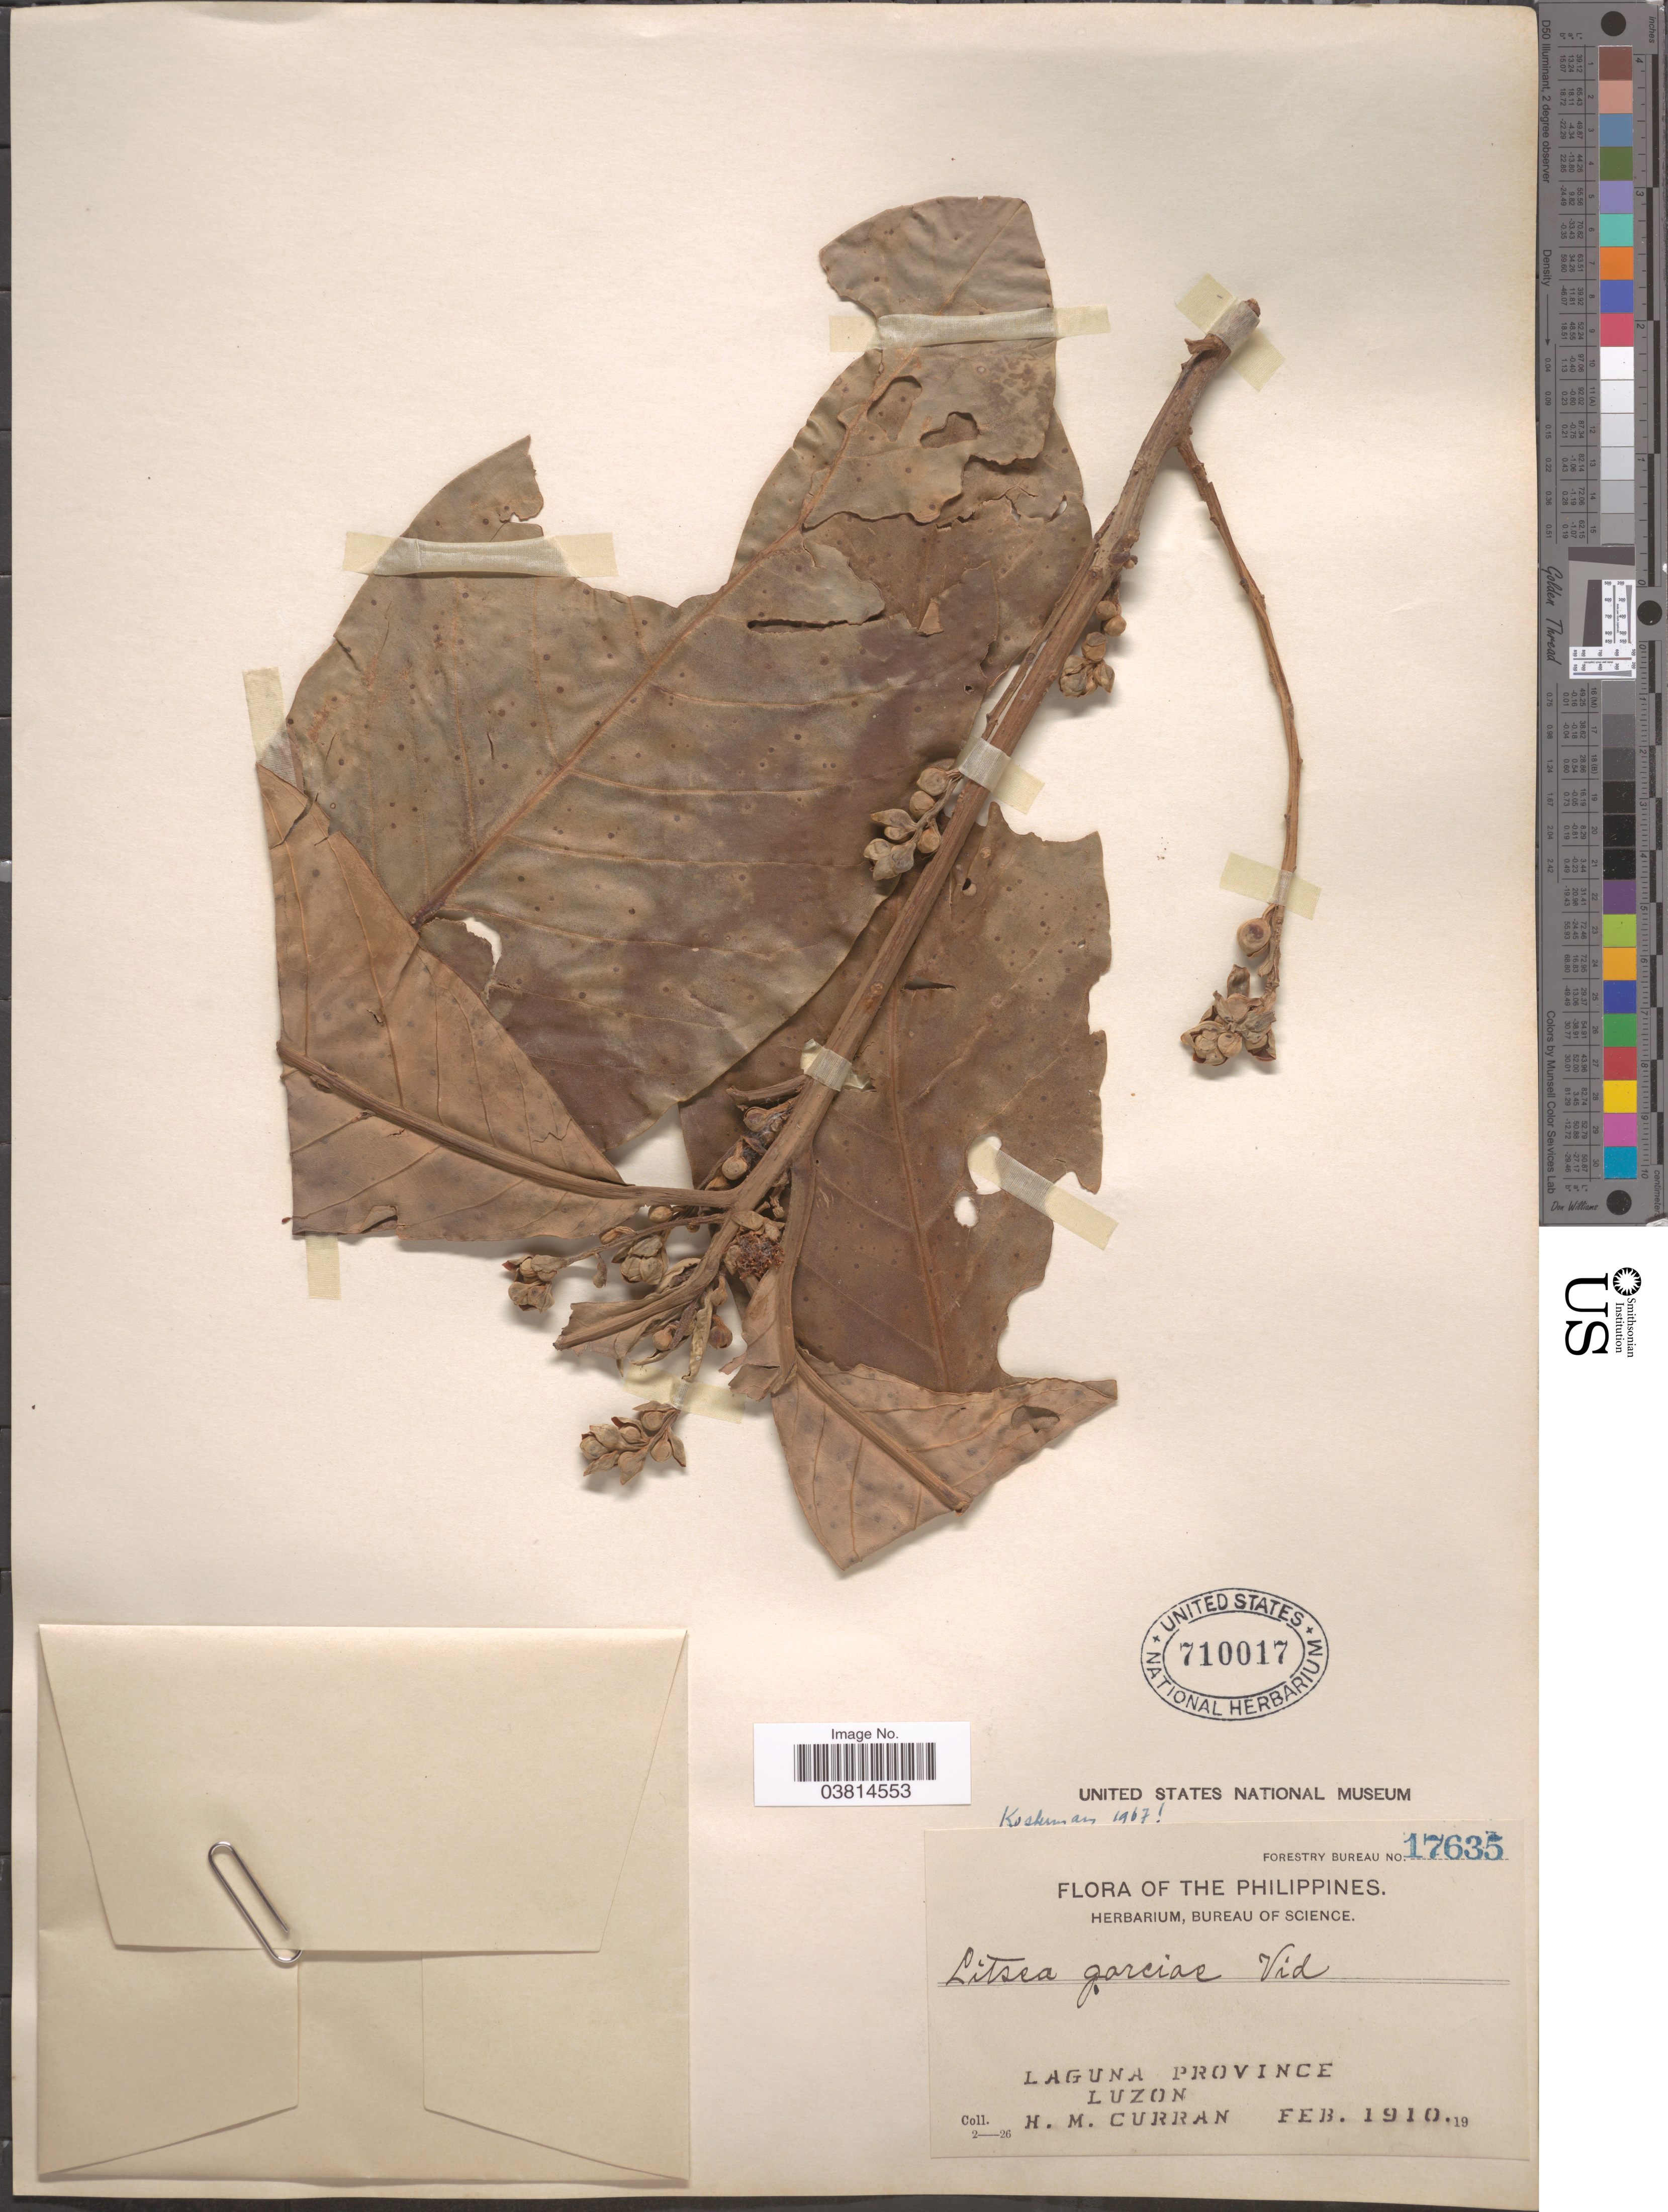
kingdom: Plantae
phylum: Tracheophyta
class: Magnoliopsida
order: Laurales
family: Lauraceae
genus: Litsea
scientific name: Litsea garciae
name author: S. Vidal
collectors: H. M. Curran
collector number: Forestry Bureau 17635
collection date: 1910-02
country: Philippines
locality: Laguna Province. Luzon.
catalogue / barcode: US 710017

--

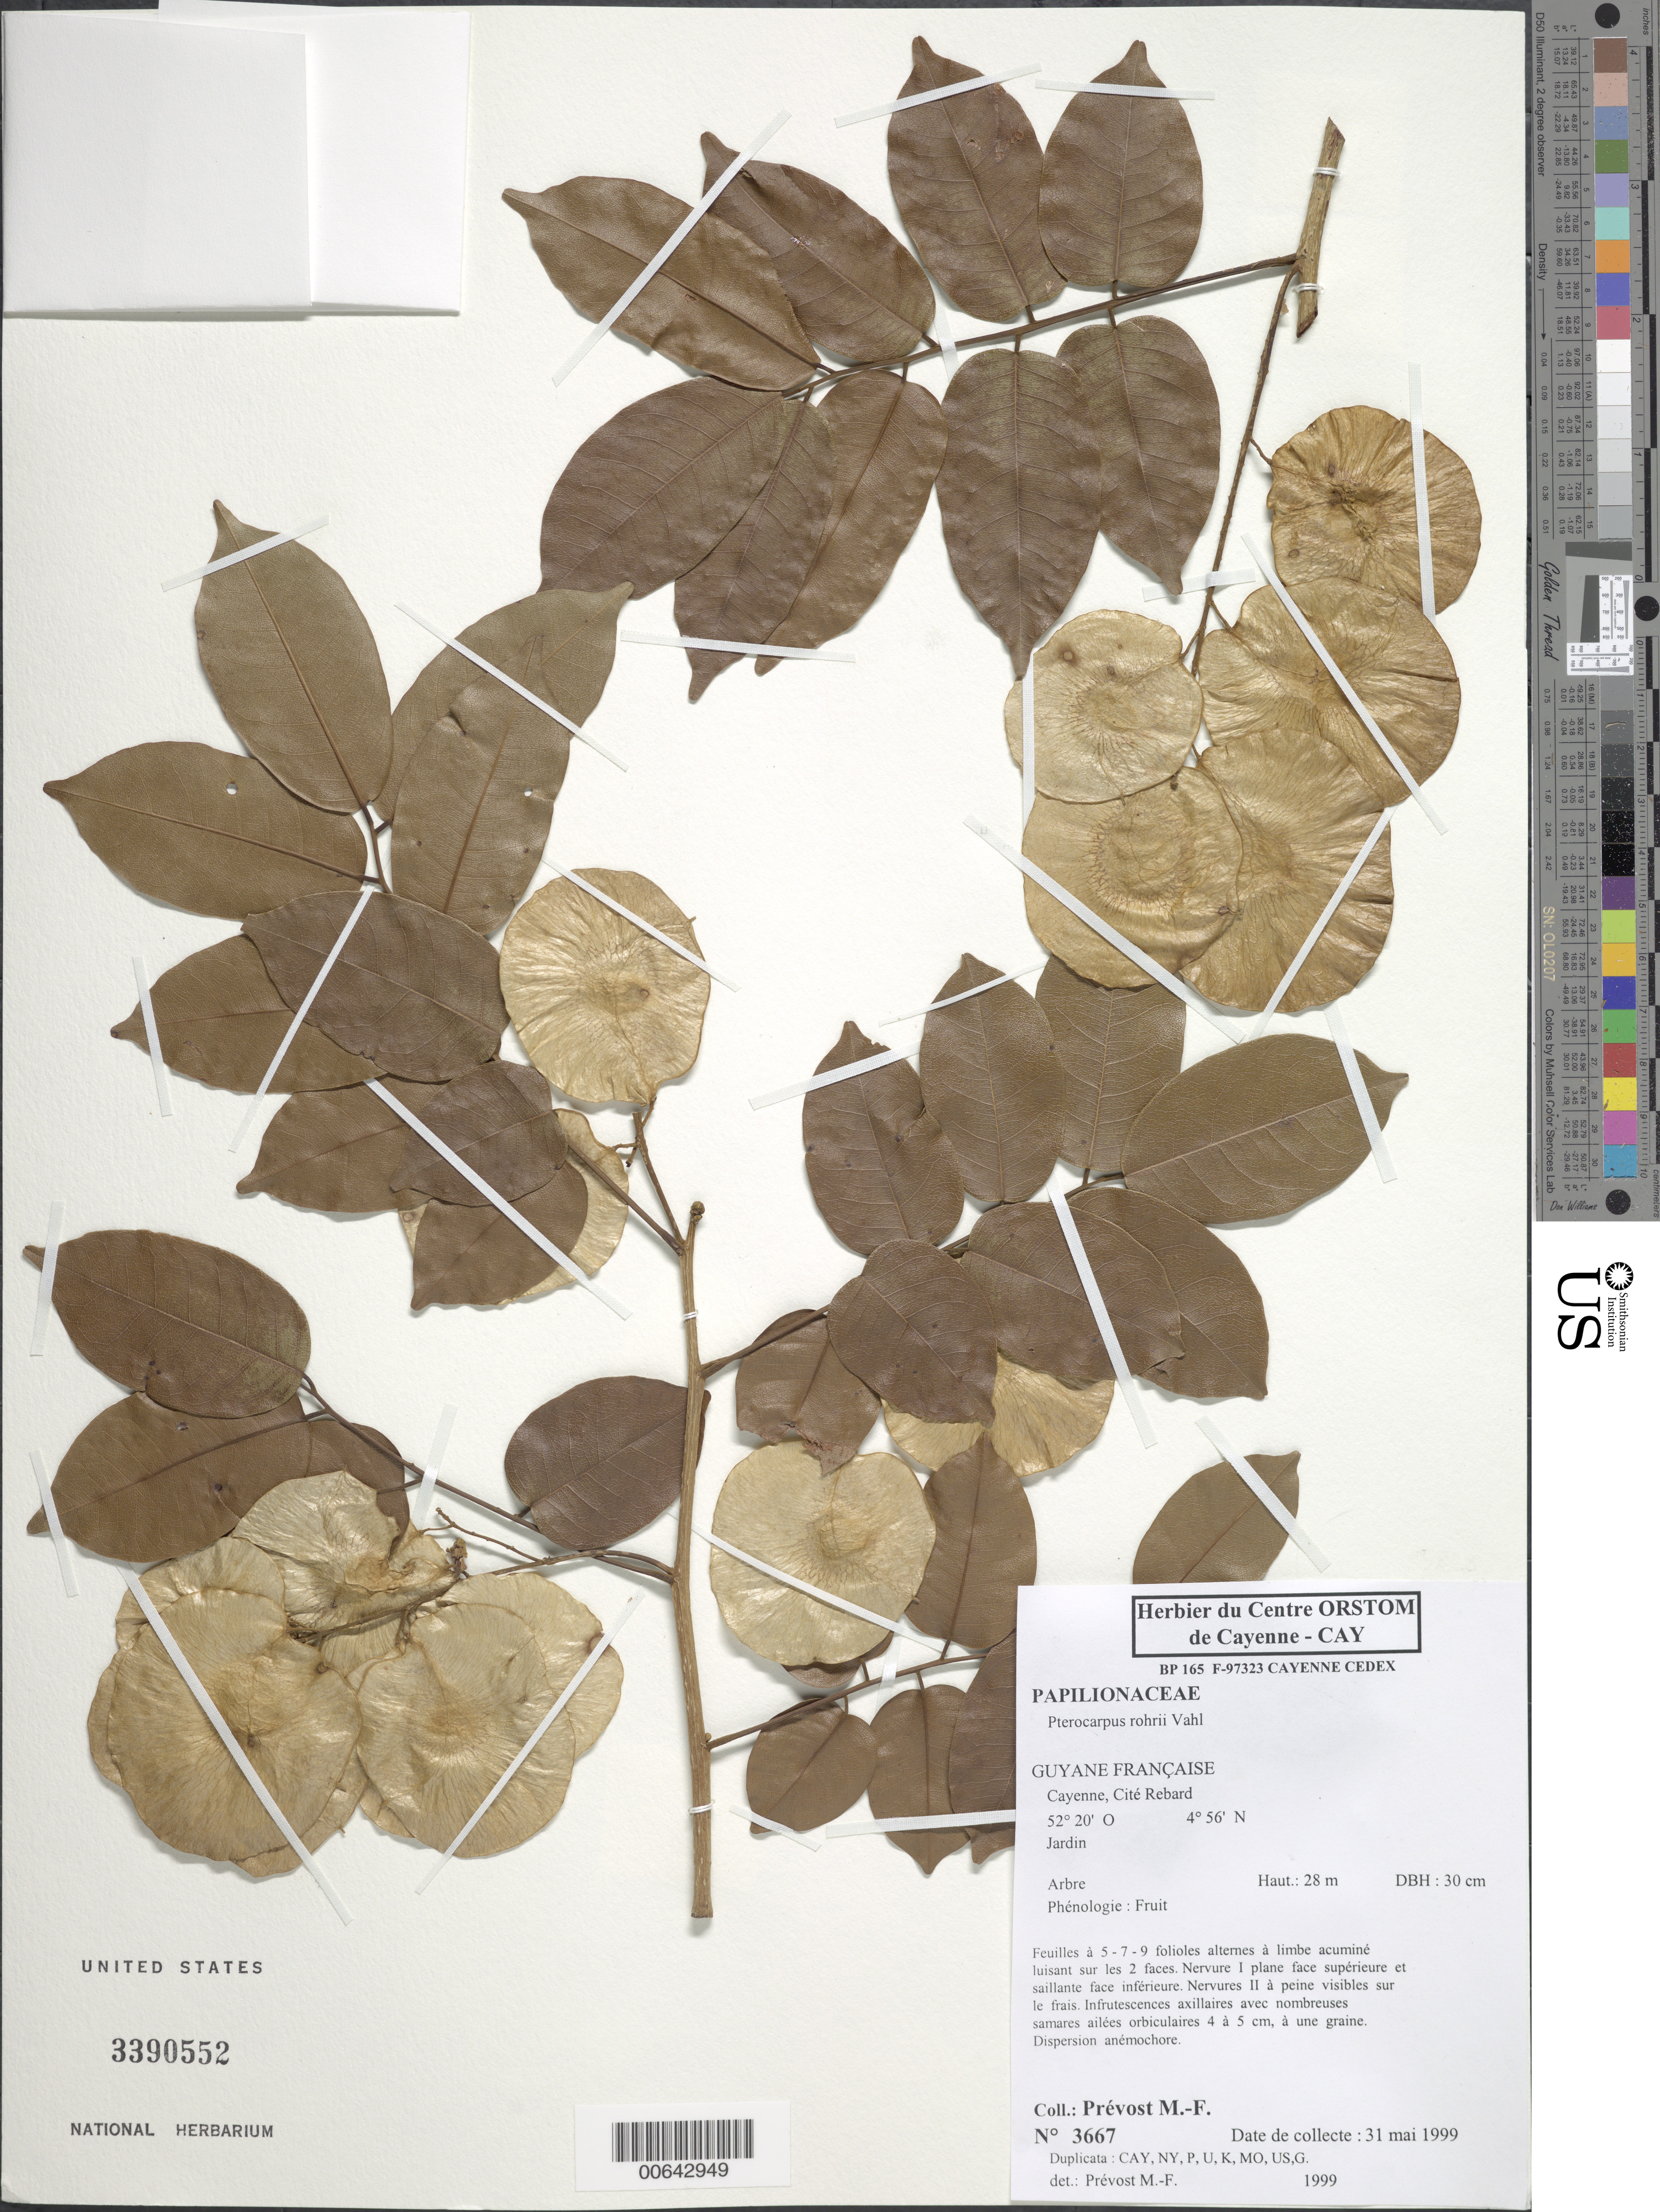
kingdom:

- _PROBLEM STATEMENT_:
Retype the entries starting at the line that contains "collectors: H. M. Curran" and ending after the line that contains "locality: Laguna Province. Luzon.", keeping every character as it stands.

- _FINISHED TASK_:
collectors: H. M. Curran
collector number: Forestry Bureau 17635
collection date: 1910-02
country: Philippines
locality: Laguna Province. Luzon.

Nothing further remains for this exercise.